== Given information

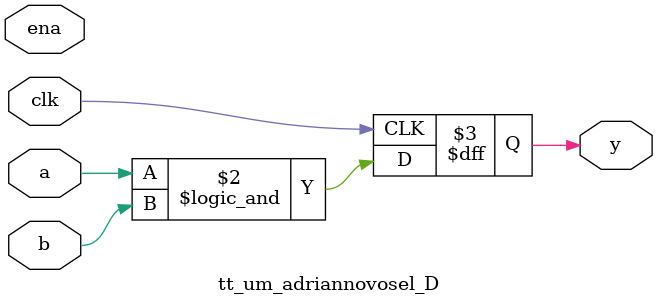
<source format=v>

module tt_um_adriannovosel_D(input wire a, b, clk, ena, output reg y);

   always@(posedge clk) begin
      y <= a && b;
   end
   
endmodule // top

</source>
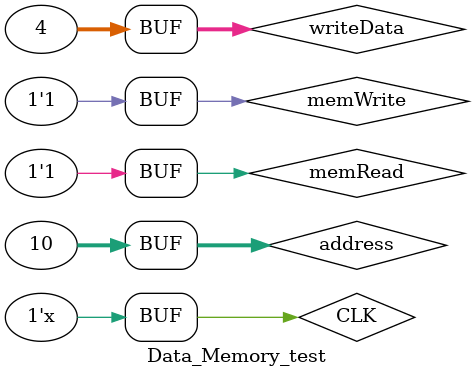
<source format=v>
`timescale 1ns / 1ps

`include "Data_Memory.v"

module Data_Memory_test;
	reg CLK;
	reg [31:0] address;
	reg [31:0] writeData;
	reg memWrite;
	reg memRead;
	
	// Outputs
	wire [31:0] readData;
	initial begin
		$dumpfile("Data_Memory_test.vcd");
		$dumpvars(0, Data_Memory_test);
	end
	// Instantiate the Unit Under Test (UUT)
	Data_Memory uut (
		.CLK(CLK), 
		.address(address), 
		.writeData(writeData), 
		.memWrite(memWrite), 
		.memRead(memRead),
		.readData(readData)
	);
	
	initial 
		begin
			CLK = 0;
		end
	
	always #50 CLK = ~CLK; // T=100 ns

	initial begin

		address = 32'b0000_0000_0000_0000_0000_0000_0000_1110; // 14
		writeData = 0;
		memWrite =  0;
		memRead =   1;

		#100;
		address   = 32'b0000_0000_0000_0000_0000_0000_0000_1010; // 8
		writeData = 32'b0000_0000_0000_0000_0000_0000_0000_0100; // 4
		memWrite  = 1;
		memRead   = 1;
		
		#100;



	end
      
endmodule 
</source>
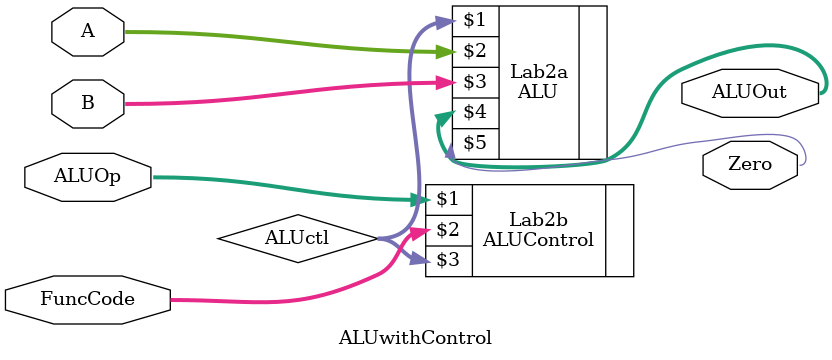
<source format=v>
`timescale 1ns / 1ps
module ALUwithControl(ALUOp, FuncCode, A, B, ALUOut, Zero);
	input 	[1:0] 	ALUOp;
	input 	[5:0] 	FuncCode;
	input 	[31:0] 	A;
	input 	[31:0] 	B;
	output 	[31:0] 	ALUOut;
	output				Zero;
	wire 		[3:0]		ALUctl;
	
	ALUControl	Lab2b (ALUOp, FuncCode, ALUctl);
	ALU			Lab2a (ALUctl, A, B, ALUOut, Zero);		  

endmodule

</source>
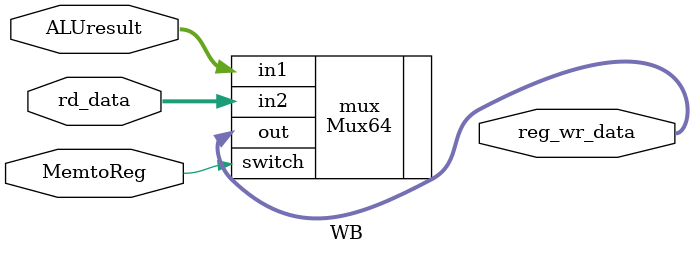
<source format=v>
`timescale 1ns / 1ps


module WB(MemtoReg, ALUresult, rd_data, reg_wr_data);
    input MemtoReg;
    input [63:0] ALUresult, rd_data;
    output [63:0] reg_wr_data;

    Mux64 mux(.in1(ALUresult), .in2(rd_data), .switch(MemtoReg), .out(reg_wr_data));

endmodule

</source>
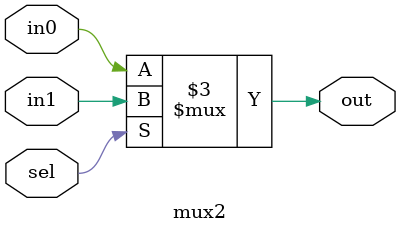
<source format=v>
module mux2(in1, in0, sel, out);
input in1, in0, sel;
output reg out;


always@(*)
    
    if(sel)  // sel = sel==1
    out=in1;
    else 
    out=in0;

endmodule
</source>
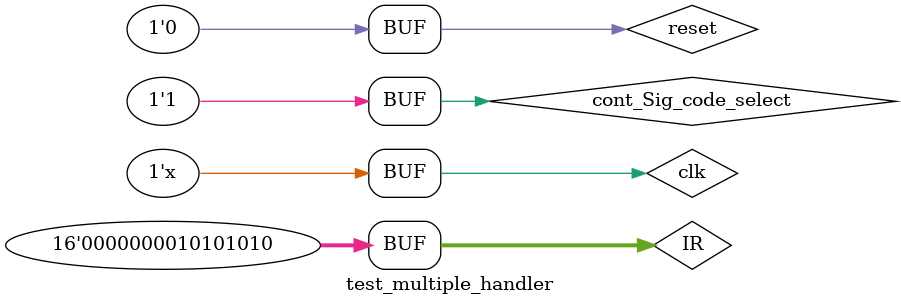
<source format=v>
module multiple_handler(
clk,
reset,
pren_out,
selectinput,
inputfromIR,
flag_multiple);

	input clk, reset, selectinput;
	input [0:7] inputfromIR;
	output [2:0] pren_out;
	output flag_multiple;

	wire [7:0] mux_out, reg_out, out_and8, decoder_out;

	register8 code_reg(.clk(clk), .reset(reset), .write(1'b1), .in(mux_out), .out(reg_out));

	mux8_2to1 mux_code_select(.data0(inputfromIR), .data1(out_and8), .selectinput(selectinput), .out(mux_out));

	priorityEncoder_8x3 p1(.in(reg_out), .out(pren_out));

	decoder_3x8 d1(.in(pren_out), .out(decoder_out));

	and8bit and_IR_decoder(.in1(decoder_out), .in2(reg_out),.out(out_and8));
	
	assign flag_multiple = ~(|(out_and8));
   
	
endmodule

module test_multiple_handler;

	reg clk, reset, cont_Sig_code_select;
	reg [0:15] IR;
	wire [2:0] pren_out;

	multiple_handler m1(.clk(clk), .reset(reset), .inputfromIR(IR[8:15]), .pren_out(pren_out), .selectinput(cont_Sig_code_select));

	always #5 clk = ~clk;

	initial begin
	#0 clk = 0; reset = 1;
	#10 reset = 0;
	#5 IR = 16'b0000000010101010; cont_Sig_code_select = 0;
	#10 cont_Sig_code_select = 1;
	#10 cont_Sig_code_select = 1;
	#10 cont_Sig_code_select = 1;
	#10 cont_Sig_code_select = 1;
	#10 cont_Sig_code_select = 1;
	#10 cont_Sig_code_select = 1;
	#10 cont_Sig_code_select = 1;
	#10 cont_Sig_code_select = 1;
	end

	

endmodule


</source>
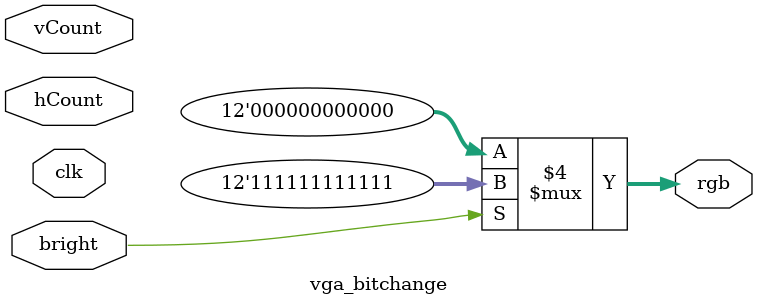
<source format=v>
`timescale 1ns / 1ps

module vga_bitchange(
	input clk,
	input bright,
	input [9:0] hCount, vCount,
	output reg [11:0] rgb
   );
	
	parameter BLACK = 12'b0000_0000_0000;
	parameter WHITE = 12'b1111_1111_1111;
	
	always@ (*) begin
    	if (~bright)
		  rgb = BLACK;
	   else 
		  rgb = WHITE;
	end
endmodule

</source>
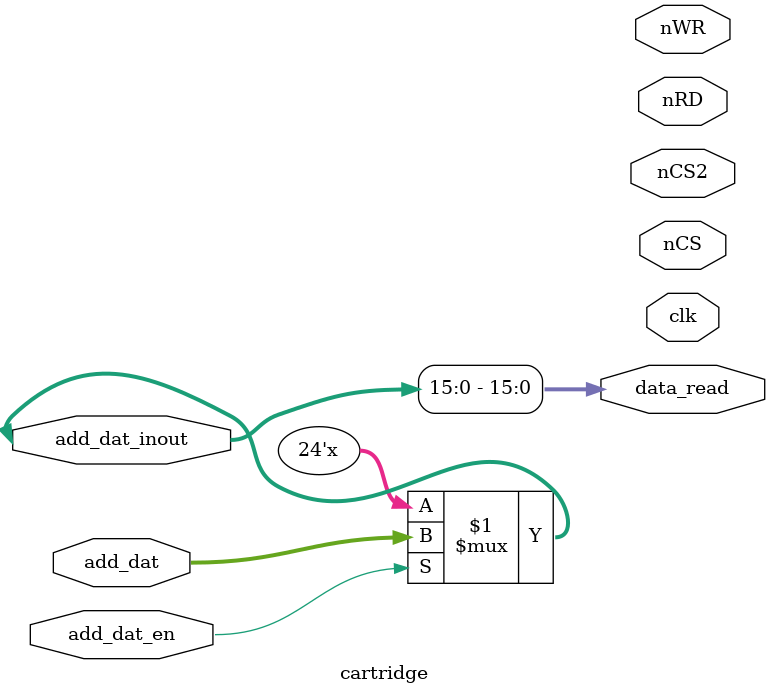
<source format=v>
module cartridge(output clk,
						output nWR,
						output nRD,
						output nCS,
						output nCS2,
						input  add_dat_en,
						input  [23:0]add_dat,
						inout  [23:0]add_dat_inout,
						output [15:0]data_read
						);
						


	// If we are using the bidir as an output, assign it an output value, 
	// otherwise assign it high-impedence
	assign add_dat_inout = (add_dat_en ? add_dat : {24{1'bz}});

	// Read in the current value of the bidir port, which comes either
	// from the input or from the previous assignment.
	assign data_read = add_dat_inout;

endmodule

</source>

====

What the task asks:
For every line of the data above that contains "BLACK", copy that line.

Worked solution:
	parameter BLACK = 12'b0000_0000_0000;
		  rgb = BLACK;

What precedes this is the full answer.